Sans doute de Paul VI. Celui-ci considérait que « le développement est le nouveau nom de la paix ». Tant que l’injustice et l’inégalité dans le développement entre les peuples prospéreront, expliquait-il, il y aura des sources de guerre. Je pense que Léon XIV est très proche de cette pensée, tout en admirant les gestes forts de Jean-Paul II. Paul VI disait : « Plus jamais la guerre », ce qui pouvait paraître incantatoire, mais c’est une phrase qui a marqué les esprits. Regardez comment s’est faite l’Europe : cinq ans après la Seconde Guerre mondiale, Schuman, Adenauer et De Gasperi jetaient les bases d’une entente. Faire des traités pour construire un grand projet d’union durable plutôt que pour simplement finir une guerre répond à une philosophie grandiose, qu’il faut soutenir.
Léon XIV sera en France du 25 au 28 septembre. Quel message peut-il porter ?

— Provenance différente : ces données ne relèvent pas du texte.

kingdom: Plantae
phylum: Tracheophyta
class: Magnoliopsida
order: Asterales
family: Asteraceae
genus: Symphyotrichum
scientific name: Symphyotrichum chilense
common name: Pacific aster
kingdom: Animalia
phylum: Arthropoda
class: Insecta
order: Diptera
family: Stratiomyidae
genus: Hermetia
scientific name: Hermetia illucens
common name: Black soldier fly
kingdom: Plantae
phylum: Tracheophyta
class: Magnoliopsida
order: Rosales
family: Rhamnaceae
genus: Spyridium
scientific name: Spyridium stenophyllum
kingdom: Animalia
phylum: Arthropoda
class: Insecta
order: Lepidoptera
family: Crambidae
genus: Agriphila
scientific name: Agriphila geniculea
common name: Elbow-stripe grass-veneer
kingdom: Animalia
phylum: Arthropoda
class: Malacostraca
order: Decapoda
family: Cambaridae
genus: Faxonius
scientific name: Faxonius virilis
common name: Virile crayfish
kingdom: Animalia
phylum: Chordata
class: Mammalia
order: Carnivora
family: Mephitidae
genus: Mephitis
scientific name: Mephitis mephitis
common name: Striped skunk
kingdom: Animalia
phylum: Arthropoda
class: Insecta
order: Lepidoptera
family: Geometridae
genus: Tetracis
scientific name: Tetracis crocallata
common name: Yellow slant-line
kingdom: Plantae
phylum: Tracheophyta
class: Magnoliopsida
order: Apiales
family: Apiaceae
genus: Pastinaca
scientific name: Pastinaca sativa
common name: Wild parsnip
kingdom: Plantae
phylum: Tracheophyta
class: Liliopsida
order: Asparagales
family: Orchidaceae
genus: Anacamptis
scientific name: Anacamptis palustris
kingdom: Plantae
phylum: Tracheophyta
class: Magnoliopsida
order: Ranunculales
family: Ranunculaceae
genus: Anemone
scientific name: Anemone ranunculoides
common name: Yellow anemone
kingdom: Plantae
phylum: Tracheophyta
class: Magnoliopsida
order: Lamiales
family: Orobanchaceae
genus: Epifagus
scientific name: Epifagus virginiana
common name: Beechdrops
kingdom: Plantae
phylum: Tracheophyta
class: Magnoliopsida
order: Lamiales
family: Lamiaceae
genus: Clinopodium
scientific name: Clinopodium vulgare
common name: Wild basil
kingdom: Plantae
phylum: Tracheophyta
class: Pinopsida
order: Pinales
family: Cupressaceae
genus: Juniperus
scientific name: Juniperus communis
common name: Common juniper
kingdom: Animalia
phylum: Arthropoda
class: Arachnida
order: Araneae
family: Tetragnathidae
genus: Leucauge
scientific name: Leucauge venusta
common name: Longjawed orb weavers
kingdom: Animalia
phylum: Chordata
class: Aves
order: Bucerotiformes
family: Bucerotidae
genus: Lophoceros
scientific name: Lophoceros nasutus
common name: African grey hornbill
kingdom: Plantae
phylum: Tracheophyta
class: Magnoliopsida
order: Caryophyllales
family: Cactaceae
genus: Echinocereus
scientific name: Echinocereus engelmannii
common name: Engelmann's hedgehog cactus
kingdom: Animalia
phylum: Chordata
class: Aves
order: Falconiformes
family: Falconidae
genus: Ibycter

En septembre dernier, le pape a écrit un texte sur l’éducation, Dessiner de nouvelles frontières d’espérance. Il y souligne trois urgences : éduquer à l’intériorité (c’est l’espace intime où l’individu apprend la liberté), humaniser l’intelligence artificielle (garder un esprit critique face au développement technique) et éduquer les jeunes à la paix. Je pense qu’il développera ces thèmes durant son voyage.
Une question plus personnelle : vous aurez 75 ans le 7 septembre prochain, l’âge de la retraite canonique. Comment voyez-vous la suite pour le diocèse de Paris ?
Je vais remettre mon office entre les mains du Saint-Père, comme c’est la règle. Le Pape demeure maître de la situation. Le diocèse de Paris a été déstabilisé par le Covid et les crises des années 2020, la diminution de la pratique religieuse, la diminution de la population dans Paris, mais j’observe que ce que nous avons vécu depuis quatre ans a redonné de la confiance. Nous vivons un renouveau des demandes de baptêmes d’adultes.
Je vois une belle vitalité liturgique, qui s’est traduite dans la réouverture de la cathédrale Notre-Dame-de-Paris, je suis marqué par la beauté de la prière commune des chrétiens ici. Je suis aussi frappé par la grande qualité de formation et de charité qui est – notamment – à l’œuvre dans le réseau des associations qui œuvrent auprès des personnes en précarité, comme autant de petits « Hôtel-Dieu » rattachés à nombre de paroisses. L’Église est capable de faire que les chrétiens travaillent pour l’unité du tissu social.
Et c’est vous qui accueillerez le pape en tant qu’archevêque de Paris ?
Je le crois, mais c’est le Saint-Père qui décidera ce dont le diocèse de Paris a besoin. De mon côté, je suis disponible pour ce qu’il décidera. C’est l’Église qui est importante, c’est sa mission qui compte, et l’Église qui est à Paris a saisi, je crois, les axes de sa mission.